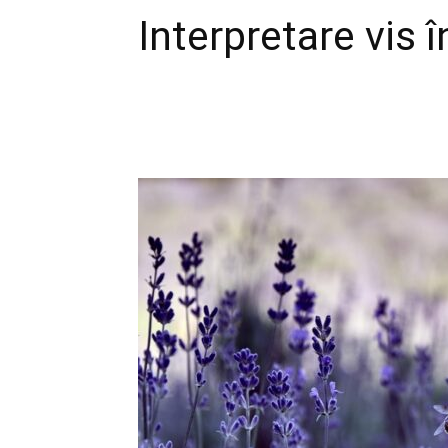
Interpretare vis 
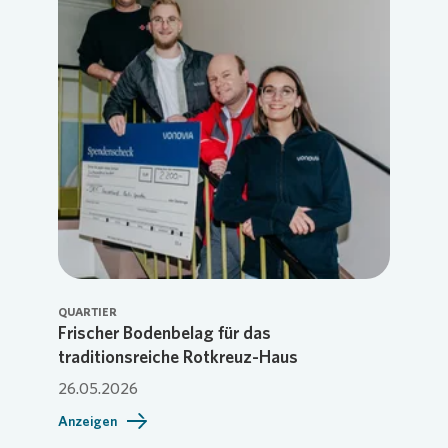
QUARTIER
Frischer Bodenbelag für das
traditionsreiche Rotkreuz-Haus
26.05.2026
Anzeigen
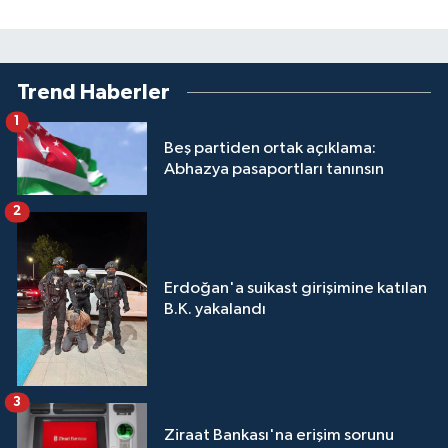
Trend Haberler
1
Beş partiden ortak açıklama:
Abhazya pasaportları tanınsın
2
Erdoğan'a suikast girişimine katılan
B.K. yakalandı
3
Ziraat Bankası'na erişim sorunu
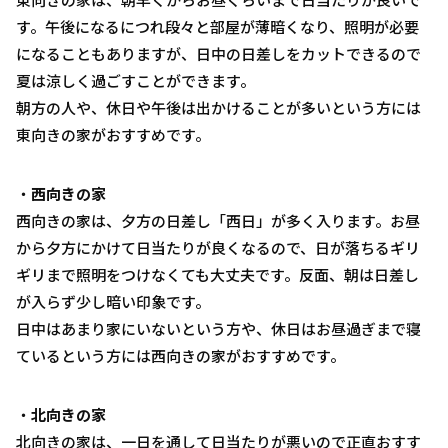
す。午後になるにつれ段々と部屋が薄暗くなり、照明が必要
になることもありますが、日中の日差しをカットできるので
夏は涼しく過ごすことができます。
朝方の人や、休日や午後は出かけることが多いという方には
東向きの家がおすすめです。
・
西向きの家
西向きの家は、夕方の日差し「西日」が多く入ります。お昼
から夕方にかけて日当たりが良くなるので、日が落ちるギリ
ギリまで照明をつけなくても大丈夫です。反面、朝は日差し
が入らず少し暗い印象です。
日中はあまり家にいないという方や、休日はお昼過ぎまで寝
ているという方には西向きの家がおすすめです。
・
北向きの家
北向きの家は、一日を通して日当たりが悪いので正直おすす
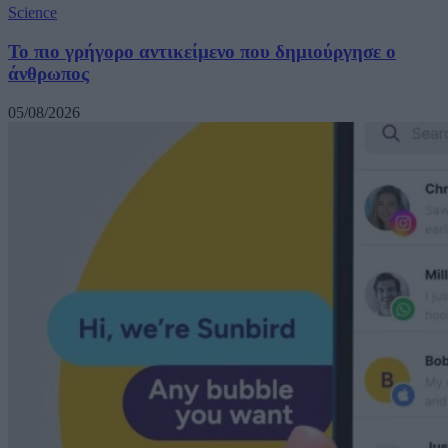
Science
Το πιο γρήγορο αντικείμενο που δημιούργησε ο
άνθρωπος
05/08/2026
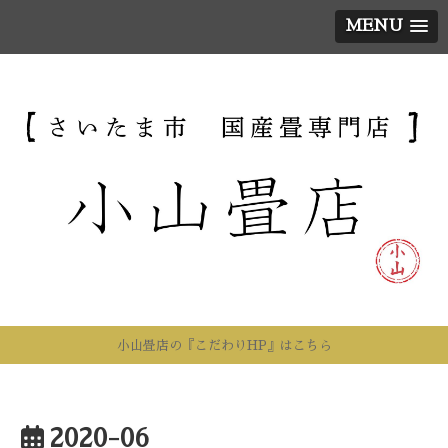
MENU
小山畳店の『こだわりHP』はこちら
2020-06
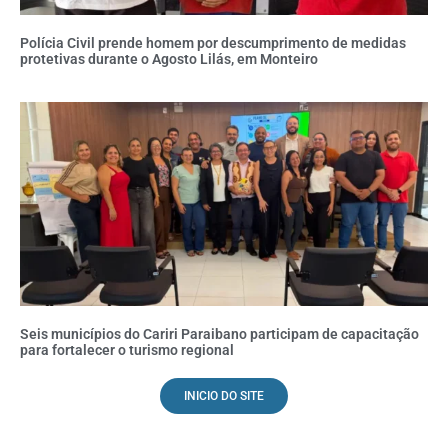
Polícia Civil prende homem por descumprimento de medidas
protetivas durante o Agosto Lilás, em Monteiro
Seis municípios do Cariri Paraibano participam de capacitação
para fortalecer o turismo regional
INICIO DO SITE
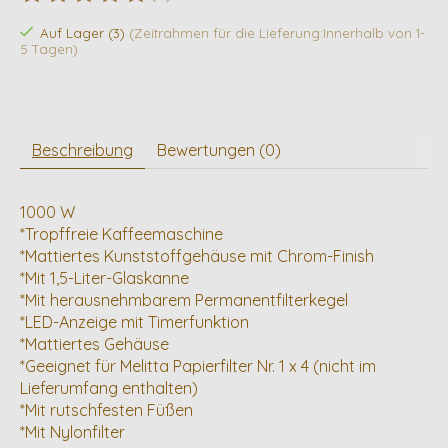
Die Bewertung dieses Produkts ist
0
von 5
Auf Lager (3)
(Zeitrahmen für die Lieferung:Innerhalb von 1-
5 Tagen)
Beschreibung
Bewertungen (0)
1000 W
*Tropffreie Kaffeemaschine
*Mattiertes Kunststoffgehäuse mit Chrom-Finish
*Mit 1,5-Liter-Glaskanne
*Mit herausnehmbarem Permanentfilterkegel
*LED-Anzeige mit Timerfunktion
*Mattiertes Gehäuse
*Geeignet für Melitta Papierfilter Nr. 1 x 4 (nicht im
Lieferumfang enthalten)
*Mit rutschfesten Füßen
*Mit Nylonfilter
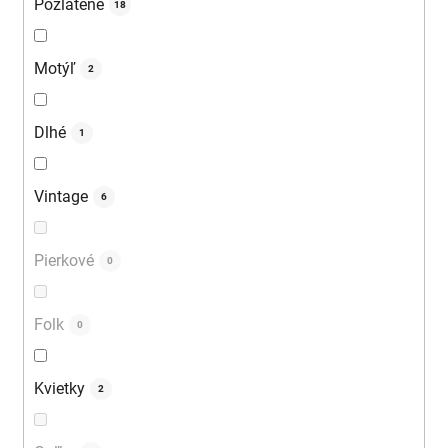
Pozlátené
18
Motýľ
2
Dlhé
1
Vintage
6
Pierkové
0
Folk
0
Kvietky
2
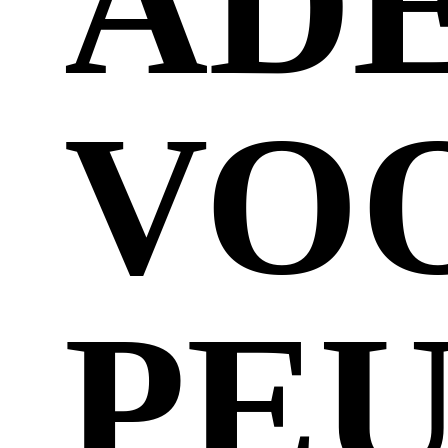
AD
VO
PE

## WHAT TO DO
Search the listing above for lines containing "Mattiertes", and copy them.

## WRITTEN SOLUTION
*Mattiertes Kunststoffgehäuse mit Chrom-Finish
*Mattiertes Gehäuse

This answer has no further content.